====== Lignes extraites

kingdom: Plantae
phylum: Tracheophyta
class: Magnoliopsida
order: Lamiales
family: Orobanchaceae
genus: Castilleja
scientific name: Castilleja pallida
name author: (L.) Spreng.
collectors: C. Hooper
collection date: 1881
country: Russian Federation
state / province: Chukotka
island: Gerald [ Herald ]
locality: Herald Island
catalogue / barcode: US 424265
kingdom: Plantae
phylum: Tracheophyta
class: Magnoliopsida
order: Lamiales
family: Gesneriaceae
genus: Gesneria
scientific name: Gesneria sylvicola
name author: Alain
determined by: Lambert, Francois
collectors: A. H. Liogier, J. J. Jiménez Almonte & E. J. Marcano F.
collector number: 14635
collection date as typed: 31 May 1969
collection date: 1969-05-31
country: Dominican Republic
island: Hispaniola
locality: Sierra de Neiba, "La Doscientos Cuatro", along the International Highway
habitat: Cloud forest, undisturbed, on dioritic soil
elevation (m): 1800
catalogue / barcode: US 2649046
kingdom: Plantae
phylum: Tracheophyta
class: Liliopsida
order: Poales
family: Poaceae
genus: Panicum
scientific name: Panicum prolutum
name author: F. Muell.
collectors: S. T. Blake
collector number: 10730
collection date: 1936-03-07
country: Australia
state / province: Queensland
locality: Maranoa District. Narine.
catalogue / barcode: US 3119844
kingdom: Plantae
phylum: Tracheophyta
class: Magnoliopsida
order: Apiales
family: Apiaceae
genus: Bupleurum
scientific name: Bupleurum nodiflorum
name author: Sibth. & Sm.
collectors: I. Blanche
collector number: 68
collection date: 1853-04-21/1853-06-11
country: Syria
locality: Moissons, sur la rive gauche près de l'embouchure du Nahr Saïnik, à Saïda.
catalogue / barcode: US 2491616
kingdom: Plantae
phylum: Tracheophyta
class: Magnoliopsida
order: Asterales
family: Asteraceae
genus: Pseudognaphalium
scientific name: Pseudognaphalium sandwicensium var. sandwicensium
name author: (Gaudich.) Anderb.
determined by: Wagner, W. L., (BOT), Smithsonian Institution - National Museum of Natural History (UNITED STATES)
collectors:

============

Indiquez combien de lignes ci-dessus contiennent le nom « name », en respectant la casse. Donnez seulement ce nombre.

# Résultat de l'exercice
10